What the exercise asks: Your copy should match the records below word for word and contain no pictures.

Scene images with camera geometry data
- - -

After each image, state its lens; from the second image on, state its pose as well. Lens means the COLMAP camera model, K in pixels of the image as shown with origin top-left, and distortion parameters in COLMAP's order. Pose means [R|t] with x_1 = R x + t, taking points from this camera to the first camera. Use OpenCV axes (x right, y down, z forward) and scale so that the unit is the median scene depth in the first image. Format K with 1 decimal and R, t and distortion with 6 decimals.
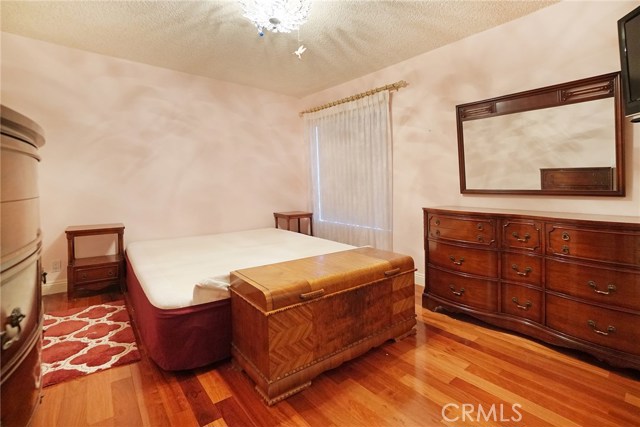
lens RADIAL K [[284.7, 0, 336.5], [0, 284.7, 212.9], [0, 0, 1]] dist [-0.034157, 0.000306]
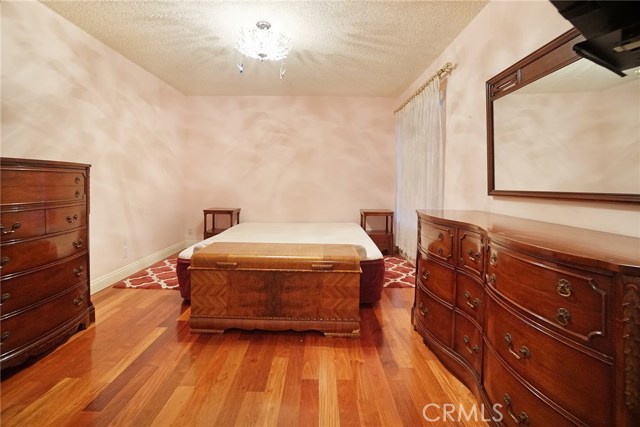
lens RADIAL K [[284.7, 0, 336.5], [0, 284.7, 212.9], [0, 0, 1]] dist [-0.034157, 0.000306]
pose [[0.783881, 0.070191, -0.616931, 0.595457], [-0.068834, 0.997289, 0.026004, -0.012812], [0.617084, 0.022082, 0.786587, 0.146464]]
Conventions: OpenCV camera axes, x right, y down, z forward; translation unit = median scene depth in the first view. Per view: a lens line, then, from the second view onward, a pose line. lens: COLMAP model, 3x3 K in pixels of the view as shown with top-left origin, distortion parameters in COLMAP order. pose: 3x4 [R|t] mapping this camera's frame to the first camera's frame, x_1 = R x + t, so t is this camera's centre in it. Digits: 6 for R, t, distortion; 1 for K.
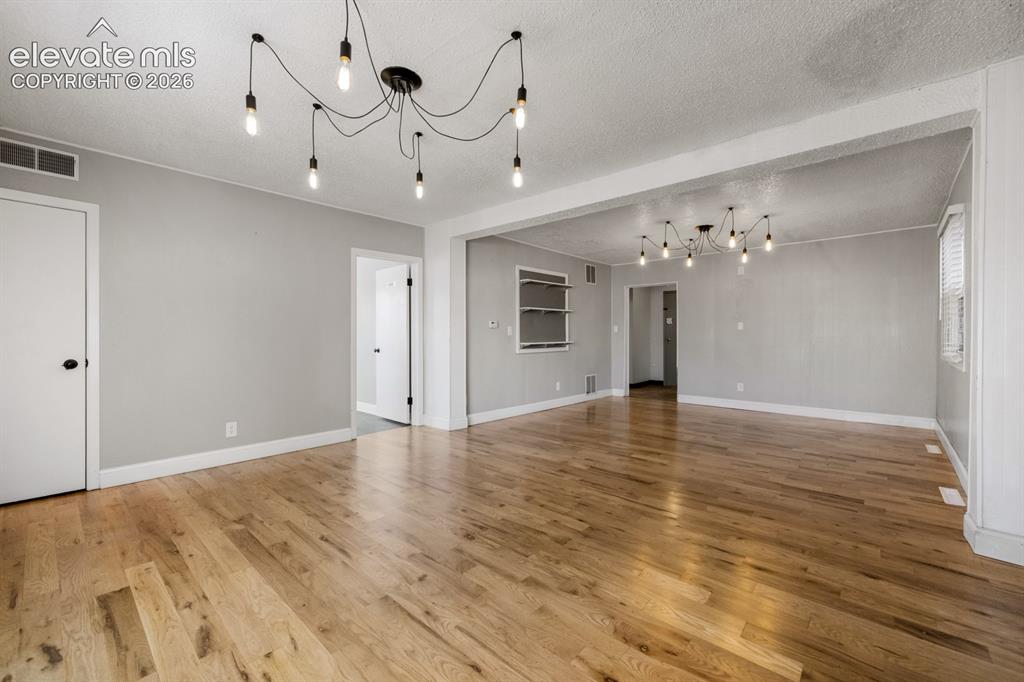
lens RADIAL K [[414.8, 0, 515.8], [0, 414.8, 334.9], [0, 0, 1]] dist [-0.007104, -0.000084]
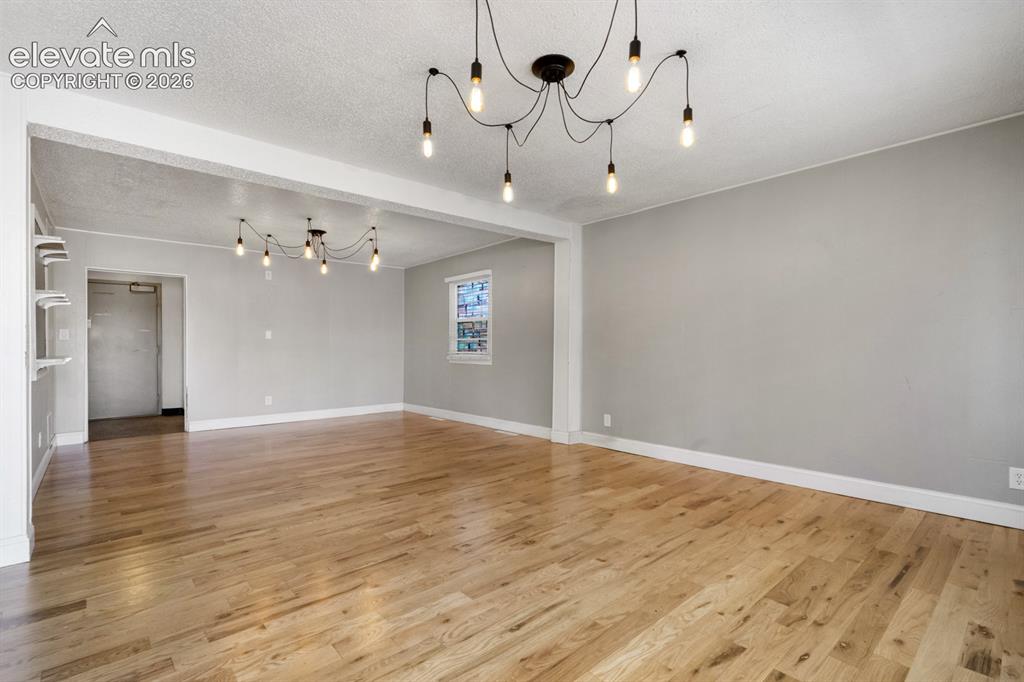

- - -

Expected output:
After each image, state its lens; from the second image on, state its pose as well. Lens means the COLMAP camera model, K in pixels of the image as shown with origin top-left, and distortion parameters in COLMAP's order. Pose means [R|t] with x_1 = R x + t, taking points from this camera to the first camera. Use OpenCV axes (x right, y down, z forward) and scale so that the unit is the median scene depth in the first image. Format K with 1 decimal and R, t and distortion with 6 decimals.
lens RADIAL K [[284.7, 0, 336.5], [0, 284.7, 212.9], [0, 0, 1]] dist [-0.034157, 0.000306]
lens RADIAL K [[284.7, 0, 336.5], [0, 284.7, 212.9], [0, 0, 1]] dist [-0.034157, 0.000306]
pose [[0.783881, 0.070191, -0.616931, 0.595457], [-0.068834, 0.997289, 0.026004, -0.012812], [0.617084, 0.022082, 0.786587, 0.146464]]
Conventions: OpenCV camera axes, x right, y down, z forward; translation unit = median scene depth in the first view. Per view: a lens line, then, from the second view onward, a pose line. lens: COLMAP model, 3x3 K in pixels of the view as shown with top-left origin, distortion parameters in COLMAP order. pose: 3x4 [R|t] mapping this camera's frame to the first camera's frame, x_1 = R x + t, so t is this camera's centre in it. Digits: 6 for R, t, distortion; 1 for K.
lens RADIAL K [[414.8, 0, 515.8], [0, 414.8, 334.9], [0, 0, 1]] dist [-0.007104, -0.000084]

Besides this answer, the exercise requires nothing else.